### Your assignment
From the line with "[277,153,336,172] Fig no: ->" to the final line, print the records exactly as they are.

### Source material

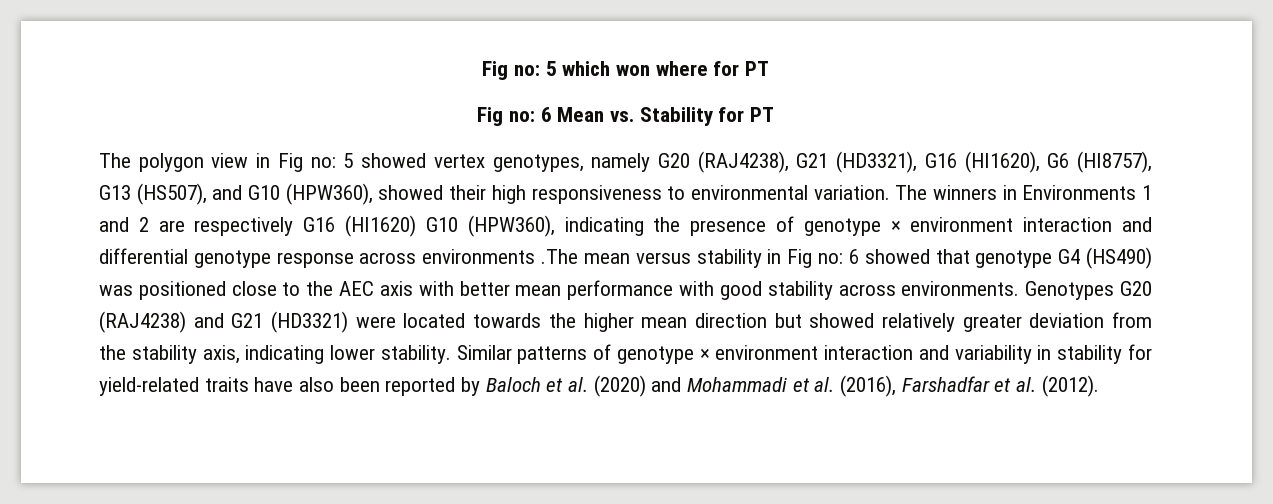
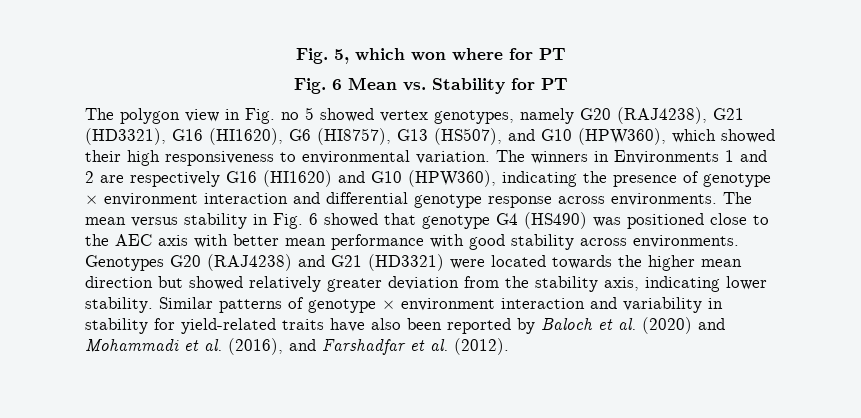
[482,61,557,80] Fig no: 5 -> [295,48,349,64] Fig. 5,
[477,107,535,126] Fig no: -> [293,78,326,94] Fig.
[277,153,336,172] Fig no: -> [245,108,299,124] Fig. no
(373, 194) none -> [672,129,716,143] which
(417, 226) none -> [338,171,365,183] and
[422,249,579,264] environments .The -> [611,192,752,206] environments. The
[787,249,844,268] Fig no: -> [273,213,303,229] Fig.
(897, 386) none -> [289,339,316,351] and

### Written solution
[277,153,336,172] Fig no: -> [245,108,299,124] Fig. no
(373, 194) none -> [672,129,716,143] which
(417, 226) none -> [338,171,365,183] and
[422,249,579,264] environments .The -> [611,192,752,206] environments. The
[787,249,844,268] Fig no: -> [273,213,303,229] Fig.
(897, 386) none -> [289,339,316,351] and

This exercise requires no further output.